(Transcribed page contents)

--------------------------------------------------

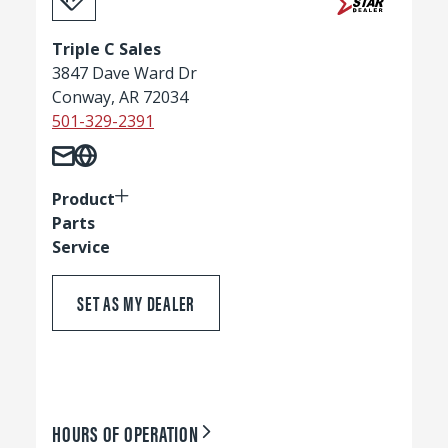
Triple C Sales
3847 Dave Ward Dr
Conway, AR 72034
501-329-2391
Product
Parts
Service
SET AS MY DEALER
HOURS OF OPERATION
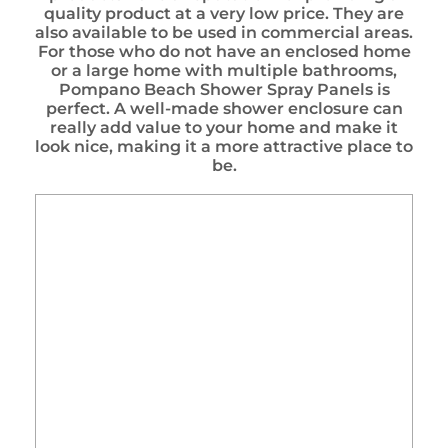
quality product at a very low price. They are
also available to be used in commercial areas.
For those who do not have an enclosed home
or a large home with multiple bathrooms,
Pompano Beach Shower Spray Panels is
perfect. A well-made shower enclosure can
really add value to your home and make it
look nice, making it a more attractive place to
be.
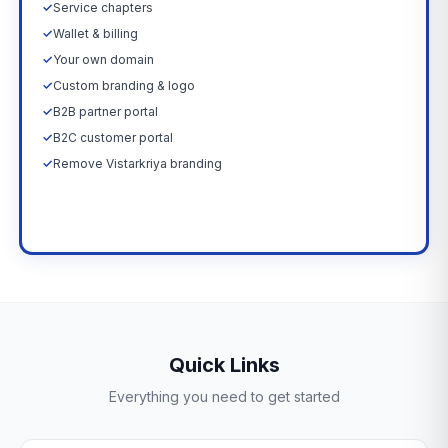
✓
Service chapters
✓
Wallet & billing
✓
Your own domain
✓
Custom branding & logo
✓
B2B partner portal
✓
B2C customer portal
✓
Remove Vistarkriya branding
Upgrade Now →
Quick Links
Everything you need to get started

--------------------------------------------------

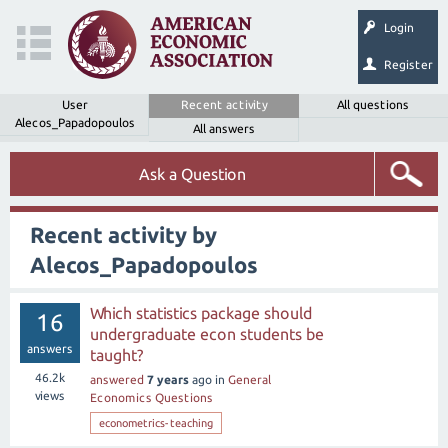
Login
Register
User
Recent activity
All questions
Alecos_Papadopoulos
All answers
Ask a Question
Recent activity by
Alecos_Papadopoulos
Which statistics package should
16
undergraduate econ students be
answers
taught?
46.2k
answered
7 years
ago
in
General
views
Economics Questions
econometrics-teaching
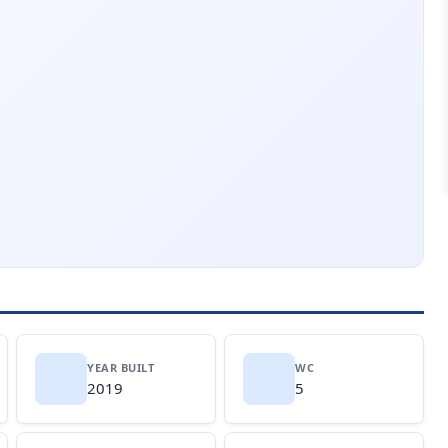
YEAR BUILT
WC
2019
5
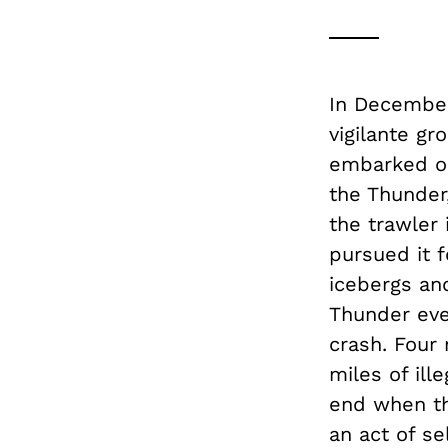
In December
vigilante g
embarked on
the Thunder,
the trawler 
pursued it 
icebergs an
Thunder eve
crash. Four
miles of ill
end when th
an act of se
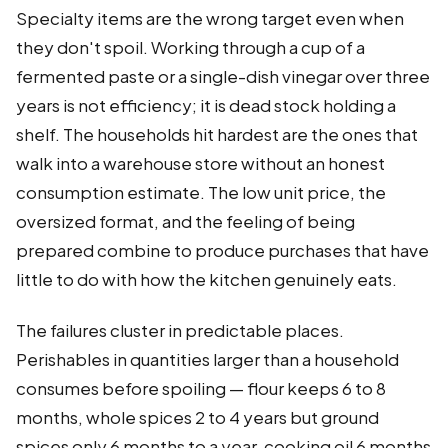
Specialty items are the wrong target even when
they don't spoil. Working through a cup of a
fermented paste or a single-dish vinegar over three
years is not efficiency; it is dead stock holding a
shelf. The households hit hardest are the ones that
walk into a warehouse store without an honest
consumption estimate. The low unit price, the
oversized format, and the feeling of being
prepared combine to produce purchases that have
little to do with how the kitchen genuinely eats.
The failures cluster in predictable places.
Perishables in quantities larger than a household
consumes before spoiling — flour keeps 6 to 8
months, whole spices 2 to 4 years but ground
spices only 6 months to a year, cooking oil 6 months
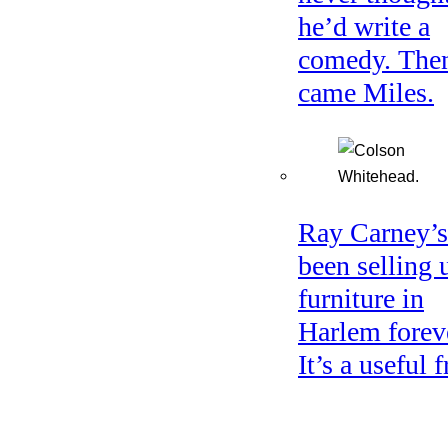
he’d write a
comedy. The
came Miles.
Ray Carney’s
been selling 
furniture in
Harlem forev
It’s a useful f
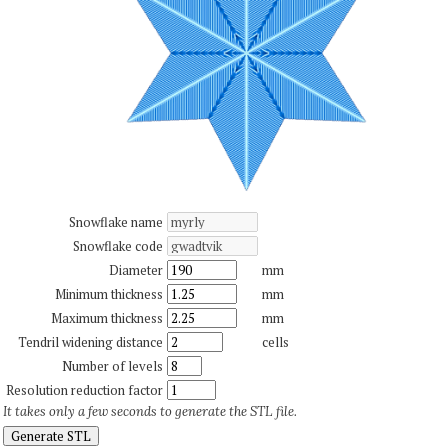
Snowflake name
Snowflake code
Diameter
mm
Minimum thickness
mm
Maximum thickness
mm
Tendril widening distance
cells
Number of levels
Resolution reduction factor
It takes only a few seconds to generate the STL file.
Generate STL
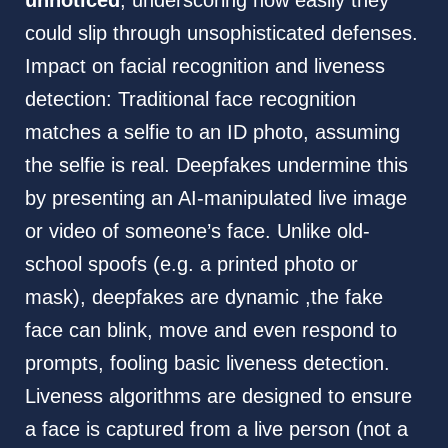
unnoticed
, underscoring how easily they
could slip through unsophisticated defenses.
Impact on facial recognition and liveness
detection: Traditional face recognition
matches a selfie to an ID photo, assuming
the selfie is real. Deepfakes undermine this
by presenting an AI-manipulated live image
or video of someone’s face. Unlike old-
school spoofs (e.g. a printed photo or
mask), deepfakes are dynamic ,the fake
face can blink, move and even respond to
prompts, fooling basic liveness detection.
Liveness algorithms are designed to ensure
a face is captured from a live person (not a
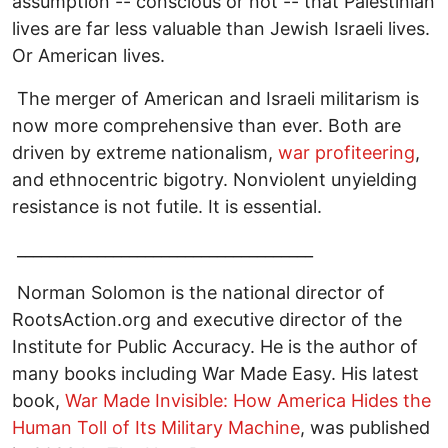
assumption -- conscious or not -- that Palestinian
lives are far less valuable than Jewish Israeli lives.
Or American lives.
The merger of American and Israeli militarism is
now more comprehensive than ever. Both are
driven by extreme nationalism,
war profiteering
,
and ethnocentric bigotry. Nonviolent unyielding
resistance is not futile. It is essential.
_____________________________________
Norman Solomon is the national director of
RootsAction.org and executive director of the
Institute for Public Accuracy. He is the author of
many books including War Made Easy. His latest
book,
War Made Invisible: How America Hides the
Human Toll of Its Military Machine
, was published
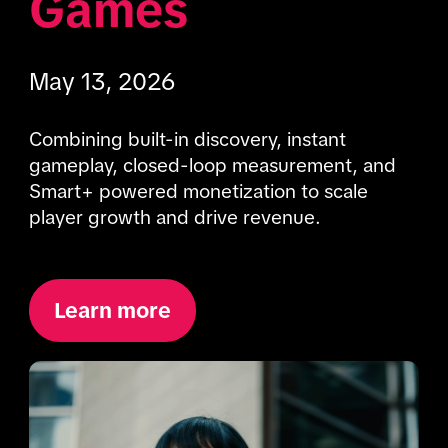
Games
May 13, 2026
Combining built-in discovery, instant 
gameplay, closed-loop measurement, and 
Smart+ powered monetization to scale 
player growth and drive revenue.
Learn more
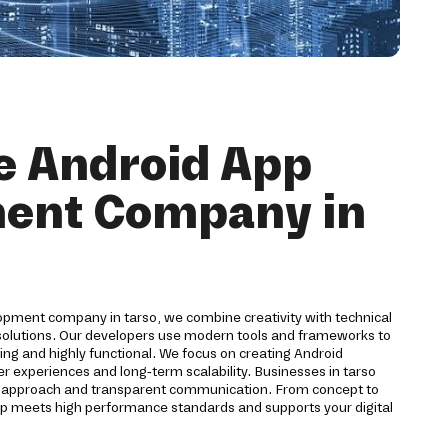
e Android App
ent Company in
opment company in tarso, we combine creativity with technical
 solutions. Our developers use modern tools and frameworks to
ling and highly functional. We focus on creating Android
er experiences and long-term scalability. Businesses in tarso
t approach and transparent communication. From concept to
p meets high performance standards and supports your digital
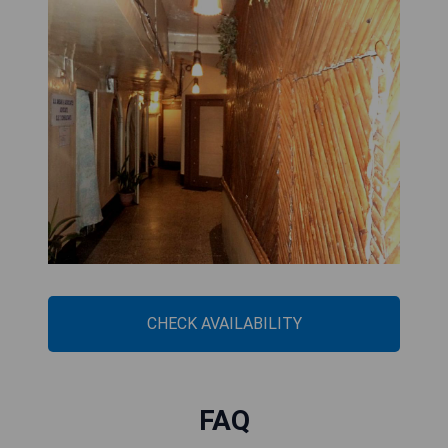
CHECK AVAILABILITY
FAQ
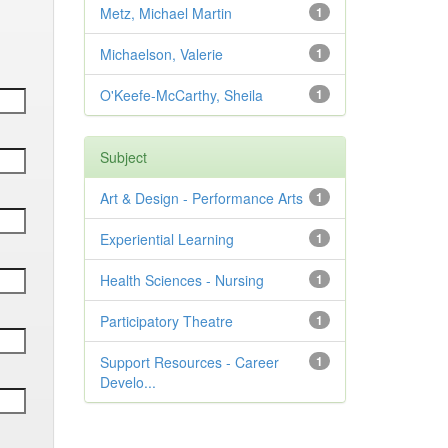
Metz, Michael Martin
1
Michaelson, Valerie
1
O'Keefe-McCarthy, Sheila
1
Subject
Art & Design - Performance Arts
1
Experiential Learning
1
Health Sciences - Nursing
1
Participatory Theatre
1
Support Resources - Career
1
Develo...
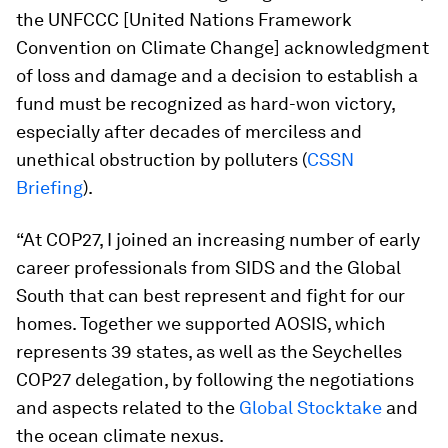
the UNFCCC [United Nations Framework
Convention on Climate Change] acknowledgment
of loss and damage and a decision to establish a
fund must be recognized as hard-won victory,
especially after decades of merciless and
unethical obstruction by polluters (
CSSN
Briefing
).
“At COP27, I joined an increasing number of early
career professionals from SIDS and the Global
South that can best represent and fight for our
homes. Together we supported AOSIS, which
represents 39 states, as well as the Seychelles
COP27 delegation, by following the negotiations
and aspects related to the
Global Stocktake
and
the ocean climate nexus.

--------------------------------------------------

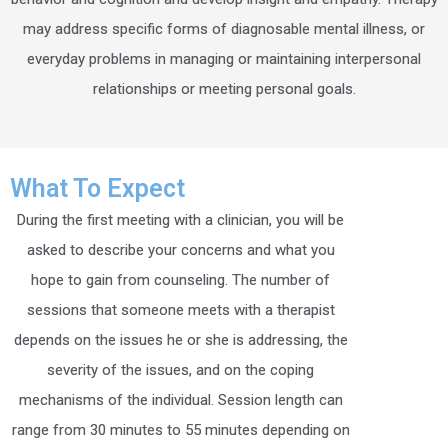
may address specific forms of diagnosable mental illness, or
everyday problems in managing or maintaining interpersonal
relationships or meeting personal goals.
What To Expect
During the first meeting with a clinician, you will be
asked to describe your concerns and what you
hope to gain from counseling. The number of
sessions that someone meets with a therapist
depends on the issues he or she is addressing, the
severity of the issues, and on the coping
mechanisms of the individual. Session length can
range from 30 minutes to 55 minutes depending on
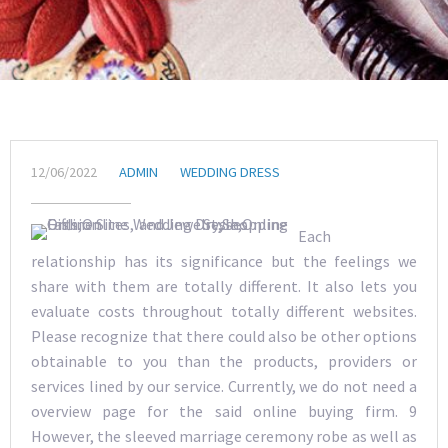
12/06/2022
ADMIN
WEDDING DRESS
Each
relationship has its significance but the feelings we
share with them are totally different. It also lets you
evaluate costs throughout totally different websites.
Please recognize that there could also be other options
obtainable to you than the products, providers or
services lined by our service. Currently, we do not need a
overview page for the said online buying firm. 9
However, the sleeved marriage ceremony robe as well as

--------------------------------------------------

» Work instructions: Write out the data from the line containing "he’d write a" through the line containing "Generate STL", both included. Leave the pictures out.

» Solution:
he’d write a
comedy. The
came Miles.
Ray Carney’s
been selling 
furniture in
Harlem forev
It’s a useful f
Snowflake name
Snowflake code
Diameter
mm
Minimum thickness
mm
Maximum thickness
mm
Tendril widening distance
cells
Number of levels
Resolution reduction factor
It takes only a few seconds to generate the STL file.
Generate STL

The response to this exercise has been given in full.